Mass Calibration Solutions (e.g., Sodium Formate, Agilent Tune Mix)	Provides known ion clusters for internal or external calibration of the mass spectrometer to achieve <5 ppm mass accuracy.
NMR Reference Standards (e.g., Tetramethylsilane (TMS), Residual solvent peak)	Provides a precise internal reference point (0 ppm) for chemical shift assignment in NMR spectroscopy.

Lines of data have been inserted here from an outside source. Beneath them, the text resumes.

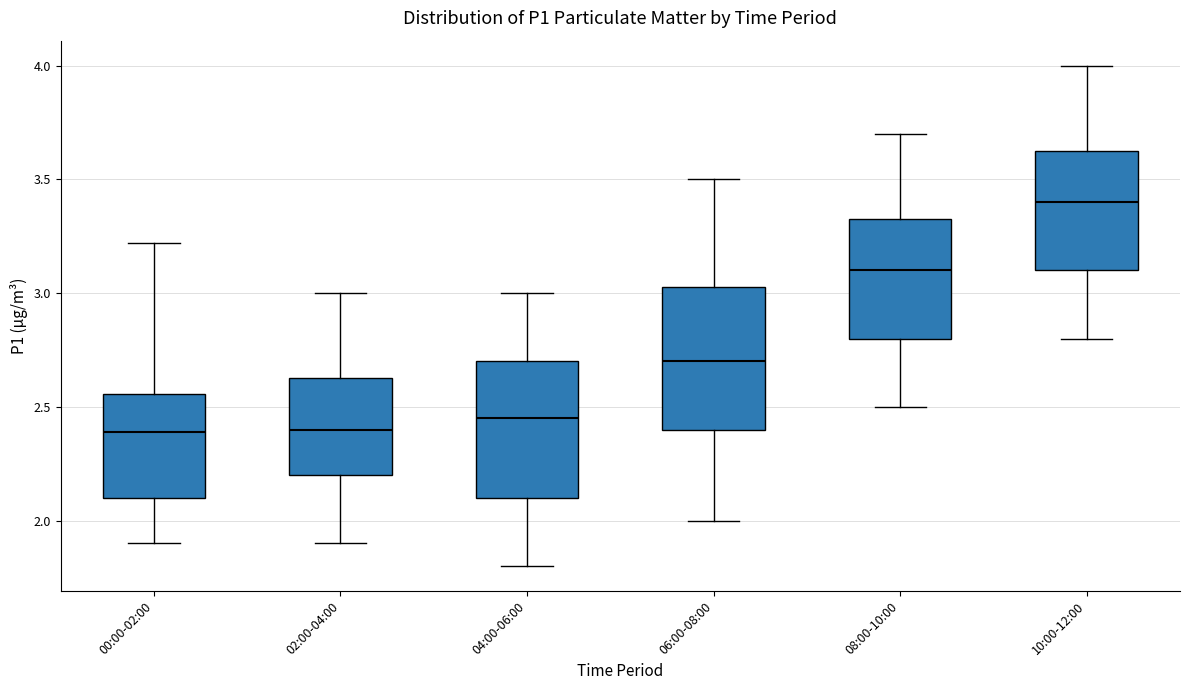

Reading left to right, read every box against the y-axis: the position of its median line, the range the box covers, and the ends of its whiskers. The values are not printed on the chart, so give them approximately, as read against the axis.

00:00-02:00: median 2.40, box 2.10 to 2.55, whiskers 1.90 to 3.20
02:00-04:00: median 2.40, box 2.20 to 2.65, whiskers 1.90 to 3.00
04:00-06:00: median 2.45, box 2.10 to 2.70, whiskers 1.80 to 3.00
06:00-08:00: median 2.70, box 2.40 to 3.05, whiskers 2.00 to 3.50
08:00-10:00: median 3.10, box 2.80 to 3.35, whiskers 2.50 to 3.70
10:00-12:00: median 3.40, box 3.10 to 3.65, whiskers 2.80 to 4.00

Fraction Collection Tubes (e.g., Certified LC/MS vials)	Inert, low-binding containers for storing purified natural product fractions prior to combined HR-ESIMS/NMR analysis.

Conclusion

The synergistic integration of HR-ESIMS and NMR spectroscopy represents the cornerstone of modern natural product structure elucidation, transforming complex analytical challenges into solvable puzzles. As detailed through foundational principles, practical workflows, troubleshooting guidance, and validation frameworks, this powerful combination provides an unmatched level of certainty in determining molecular formulas, connectivity, and stereochemistry. For biomedical and clinical research, the accurate structures revealed by these techniques are the critical starting point for understanding bioactivity, synthesizing analogs, and developing new therapeutics. Future directions point towards increased automation, more powerful computational integration for data analysis and prediction, and the application of these methods to ever-smaller sample sizes and more complex mixtures, such as those found in microbiomes. The continued evolution of both HR-ESIMS and NMR technology promises to further accelerate the discovery pipeline, unlocking the full potential of nature's chemical diversity for drug development and beyond.